Stored items from a collection:
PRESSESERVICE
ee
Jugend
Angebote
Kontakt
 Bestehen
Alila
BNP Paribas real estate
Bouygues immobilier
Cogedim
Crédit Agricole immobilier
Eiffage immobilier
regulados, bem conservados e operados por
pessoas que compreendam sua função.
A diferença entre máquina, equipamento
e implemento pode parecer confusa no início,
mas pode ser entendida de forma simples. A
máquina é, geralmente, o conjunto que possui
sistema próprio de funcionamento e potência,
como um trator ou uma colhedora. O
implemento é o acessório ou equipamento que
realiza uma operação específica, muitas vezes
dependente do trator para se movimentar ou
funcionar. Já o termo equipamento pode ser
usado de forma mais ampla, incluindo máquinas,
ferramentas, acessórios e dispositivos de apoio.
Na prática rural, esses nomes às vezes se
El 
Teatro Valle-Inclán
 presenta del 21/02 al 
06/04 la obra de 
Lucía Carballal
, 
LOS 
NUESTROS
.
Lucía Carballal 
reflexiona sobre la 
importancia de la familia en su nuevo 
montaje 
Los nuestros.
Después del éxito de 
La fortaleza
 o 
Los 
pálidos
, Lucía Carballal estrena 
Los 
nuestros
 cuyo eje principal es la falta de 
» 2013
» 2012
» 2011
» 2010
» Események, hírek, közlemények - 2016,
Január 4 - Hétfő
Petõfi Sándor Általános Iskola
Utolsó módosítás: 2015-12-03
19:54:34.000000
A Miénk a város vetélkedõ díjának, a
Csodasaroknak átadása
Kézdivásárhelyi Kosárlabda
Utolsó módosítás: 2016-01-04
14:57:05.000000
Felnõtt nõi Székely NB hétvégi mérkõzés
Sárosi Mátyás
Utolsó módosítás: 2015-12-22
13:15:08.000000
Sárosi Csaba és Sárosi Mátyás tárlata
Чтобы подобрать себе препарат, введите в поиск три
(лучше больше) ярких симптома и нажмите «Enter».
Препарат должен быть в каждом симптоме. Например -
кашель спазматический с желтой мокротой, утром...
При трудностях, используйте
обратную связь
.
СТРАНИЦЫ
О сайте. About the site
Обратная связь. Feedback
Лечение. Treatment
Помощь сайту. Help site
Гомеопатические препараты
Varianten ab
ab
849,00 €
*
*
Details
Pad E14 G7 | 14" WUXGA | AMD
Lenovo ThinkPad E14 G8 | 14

_DIRECTIONS FOR THIS TASK_
Return a word-for-word copy of the lines above from the one holding "regulados, bem conservados e operados por" through the one holding "О сайте. About the site", with both of them included and nothing besides.

_RESULT OF THIS EXERCISE_
regulados, bem conservados e operados por
pessoas que compreendam sua função.
A diferença entre máquina, equipamento
e implemento pode parecer confusa no início,
mas pode ser entendida de forma simples. A
máquina é, geralmente, o conjunto que possui
sistema próprio de funcionamento e potência,
como um trator ou uma colhedora. O
implemento é o acessório ou equipamento que
realiza uma operação específica, muitas vezes
dependente do trator para se movimentar ou
funcionar. Já o termo equipamento pode ser
usado de forma mais ampla, incluindo máquinas,
ferramentas, acessórios e dispositivos de apoio.
Na prática rural, esses nomes às vezes se
El 
Teatro Valle-Inclán
 presenta del 21/02 al 
06/04 la obra de 
Lucía Carballal
, 
LOS 
NUESTROS
.
Lucía Carballal 
reflexiona sobre la 
importancia de la familia en su nuevo 
montaje 
Los nuestros.
Después del éxito de 
La fortaleza
 o 
Los 
pálidos
, Lucía Carballal estrena 
Los 
nuestros
 cuyo eje principal es la falta de 
» 2013
» 2012
» 2011
» 2010
» Események, hírek, közlemények - 2016,
Január 4 - Hétfő
Petõfi Sándor Általános Iskola
Utolsó módosítás: 2015-12-03
19:54:34.000000
A Miénk a város vetélkedõ díjának, a
Csodasaroknak átadása
Kézdivásárhelyi Kosárlabda
Utolsó módosítás: 2016-01-04
14:57:05.000000
Felnõtt nõi Székely NB hétvégi mérkõzés
Sárosi Mátyás
Utolsó módosítás: 2015-12-22
13:15:08.000000
Sárosi Csaba és Sárosi Mátyás tárlata
Чтобы подобрать себе препарат, введите в поиск три
(лучше больше) ярких симптома и нажмите «Enter».
Препарат должен быть в каждом симптоме. Например -
кашель спазматический с желтой мокротой, утром...
При трудностях, используйте
обратную связь
.
СТРАНИЦЫ
О сайте. About the site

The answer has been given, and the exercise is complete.